• DOCUMENT PASSAGE:
□ □ □ □ □
5. Dataset Regulation – High Priority

The ability to provide an Ai decision making tool with an accurate, up-to-date, and standardized dataset for training is essential for accurate predictions. Currently datasets are heterogeneous and disorganized, with one hospital network using different recording practices than another. This has to be remedied, as a predictive intelligence requires a large enough pool of data to be able to make accurate predictions, and when accuracy is so paramount the quantity of available data has to be sufficient to allow for accurate generalizations and predictable behavior. Without data regulations in place for EHR and other monitoring data, the pool of available data is far too small and irregular to be able to make any reasonably accurate predictive AI that can be deployed on a large scale.
□ □ □ □ □
• INFORMATION SUPPLIED:
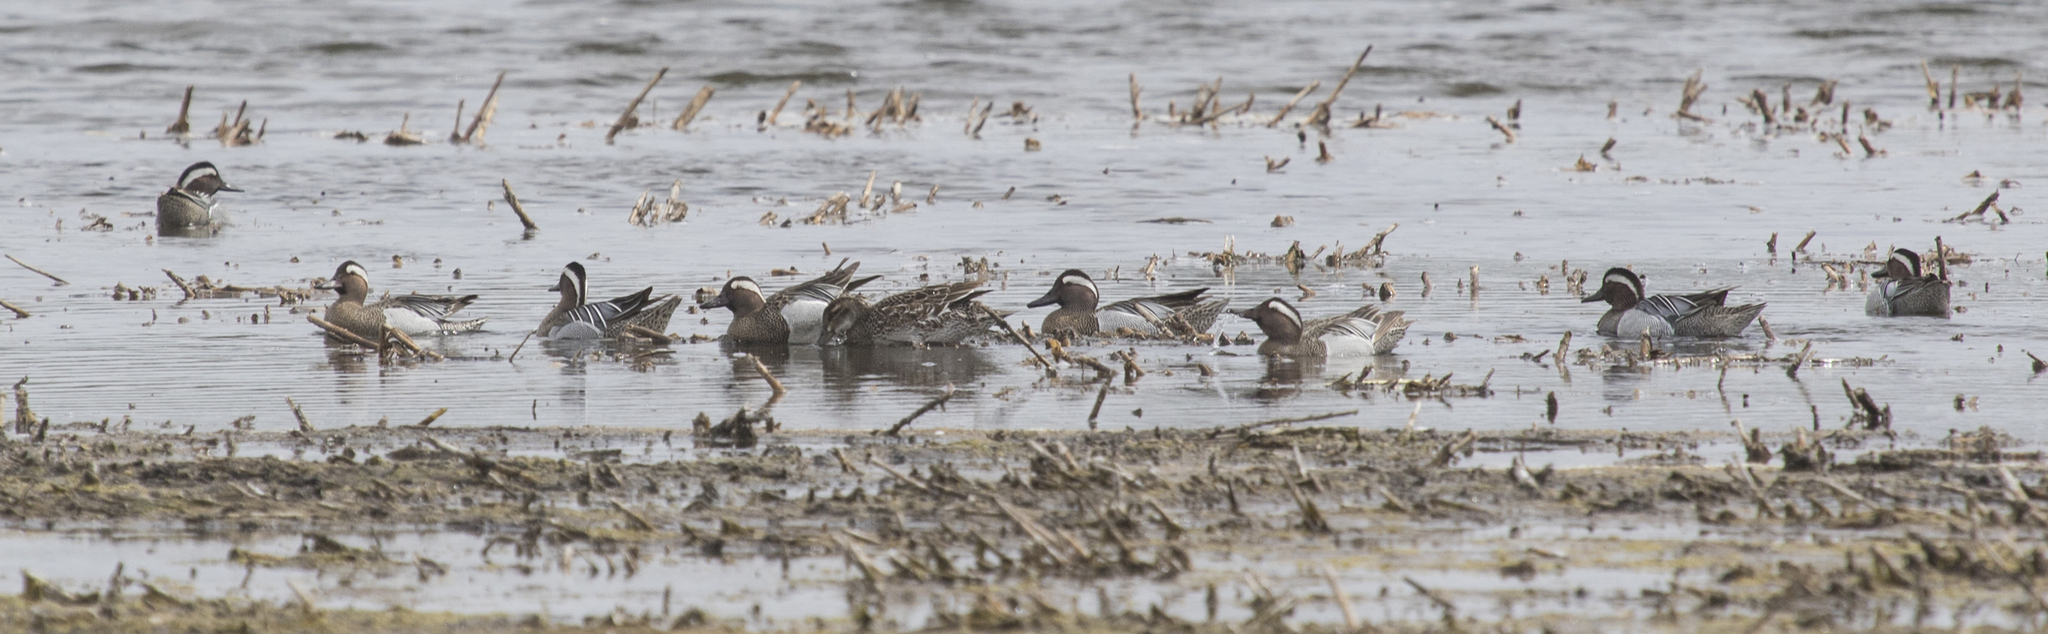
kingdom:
□ □ □ □ □
• EXERCISES:
**a)** How does the dataset regulation passage describe current datasets?
**b)** Reproduce the dataset regulation passage word for word from "The ability to" to "a large scale.".
Rely only on the dataset regulation passage when responding.

• RESULTS OF THE TASKS:
**a)** They are heterogeneous and disorganized, with one hospital network using different recording practices than another.

**b)**
The ability to provide an Ai decision making tool with an accurate, up-to-date, and standardized dataset for training is essential for accurate predictions. Currently datasets are heterogeneous and disorganized, with one hospital network using different recording practices than another. This has to be remedied, as a predictive intelligence requires a large enough pool of data to be able to make accurate predictions, and when accuracy is so paramount the quantity of available data has to be sufficient to allow for accurate generalizations and predictable behavior. Without data regulations in place for EHR and other monitoring data, the pool of available data is far too small and irregular to be able to make any reasonably accurate predictive AI that can be deployed on a large scale.